I also find that much of the left, like much of the right, has at best selective concern about individual rights. "Community" is the great buzzword, individualism now equated with selfishness, in too many supposedly leftist circles I've come upon.

[identity profile] moria923.livejournal.com 2005-06-24 02:21 pm (UTC)(link)
I was practically screaming when I found out about the decision. What it really means is: we don't have any rights at all to our homes. I can't believe this was the intent of the Fifth Amendment. Well, we still own our home, which means . . . nothing. Aaaarrrrgh!

[identity profile] fabrisse.livejournal.com 2005-06-24 05:00 pm (UTC)(link)
Fifth Amendment? I thought that one was just the incrimination one.

Still, this is overwhelmingly appalling. I'm glad you own your place, but be careful that the T doesn't decide they need your place for a bus route.

*sigh*

[identity profile] thorbol.livejournal.com 2005-06-24 05:45 pm (UTC)(link)
Yes, the privision is one of the fifth amendment's several parts.

Actually, the T probably always could take our property for a bus route--or, at least, the city or the state could. (I'm unclear just what kind of entity the T is.) Creating or revising a bus route for general use is at least a "public use." The particular outrage of this case is that the property's really being taken for private use, on the theory that this private use will bring in more tax (public) money.



Apparently, there's nothing qualitatively new about this outrage. If memory serves, the New York Times company got property for a new building in New York City by way of a similar taking, except that the victims were businesspeople.
§
### TASKS FOR THIS EXERCISE
**A.** In the comment thread about the property-taking decision, which company got property for a new building in New York City by way of a similar taking?
**B.** Retype the part of the comment thread about the property-taking decision that begins at the words "[identity profile] moria923.livejournal.com" and ends after "the incrimination one.".
**C.** Extend the comment thread about the property-taking decision, picking up after its last sentence.
The lines that come next are not needed.

Data records:
§
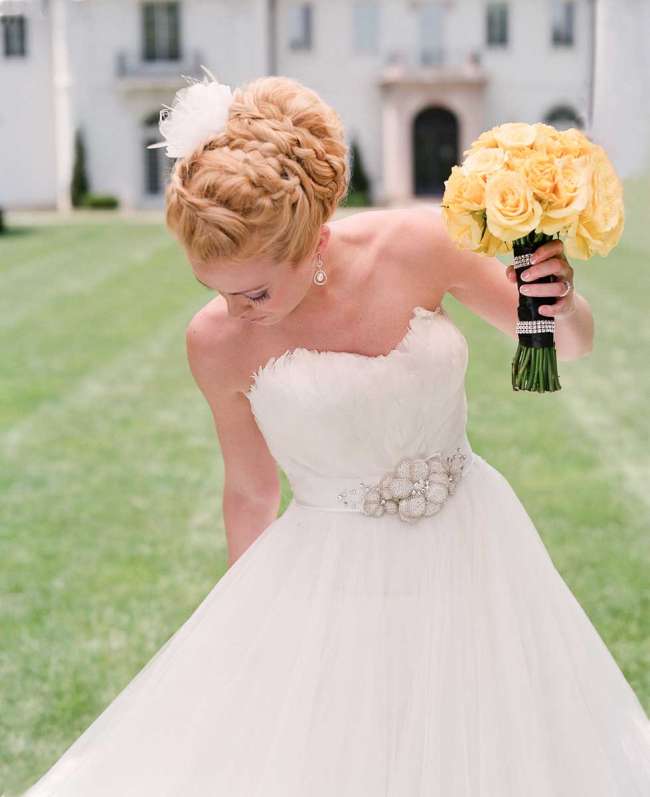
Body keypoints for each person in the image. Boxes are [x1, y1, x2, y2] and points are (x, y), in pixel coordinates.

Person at [23, 73, 650, 796]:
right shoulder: (218, 342)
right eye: (214, 289)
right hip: (330, 573)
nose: (236, 310)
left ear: (315, 242)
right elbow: (251, 491)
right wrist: (250, 635)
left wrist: (561, 303)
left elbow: (567, 345)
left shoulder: (418, 245)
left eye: (254, 291)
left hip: (476, 542)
§
### ANSWERS PER TASK
**A.** The New York Times company.

**B.**
[identity profile] moria923.livejournal.com 2005-06-24 02:21 pm (UTC)(link)
I was practically screaming when I found out about the decision. What it really means is: we don't have any rights at all to our homes. I can't believe this was the intent of the Fifth Amendment. Well, we still own our home, which means . . . nothing. Aaaarrrrgh!

[identity profile] fabrisse.livejournal.com 2005-06-24 05:00 pm (UTC)(link)
Fifth Amendment? I thought that one was just the incrimination one.

**C.**
[identity profile] fabrisse.livejournal.com 2005-06-24 06:32 pm (UTC)(link)
Just went and read the full text. You're absolutely right.

And while I'd deplore the idea of the city taking your house for the T, I could see the public good. If they tried to take your house to build a profitable Starbucks close to the T entrance, well, I might help you exercise the right to bear arms. *g*

[identity profile] kstanley.livejournal.com 2005-06-24 02:42 pm (UTC)(link)
Yeah there was a bit about this in MSNBC yesterday. It's so hard to believe. Honestly, I don't know what this country is coming to. It seems as if the rights of corporations are protected more than ever.

[identity profile] fabrisse.livejournal.com 2005-06-24 04:59 pm (UTC)(link)
Someone compared this to the period of the Robber Barons, but they at least had the good grace to give us a railway system that was needed. This decision is being couched in "public good" terms, but all it builds is an office park, and, potentially, a waterfront mall with hotels.

I just can't see the public good in turning small landholders off their property and making them no long landholders.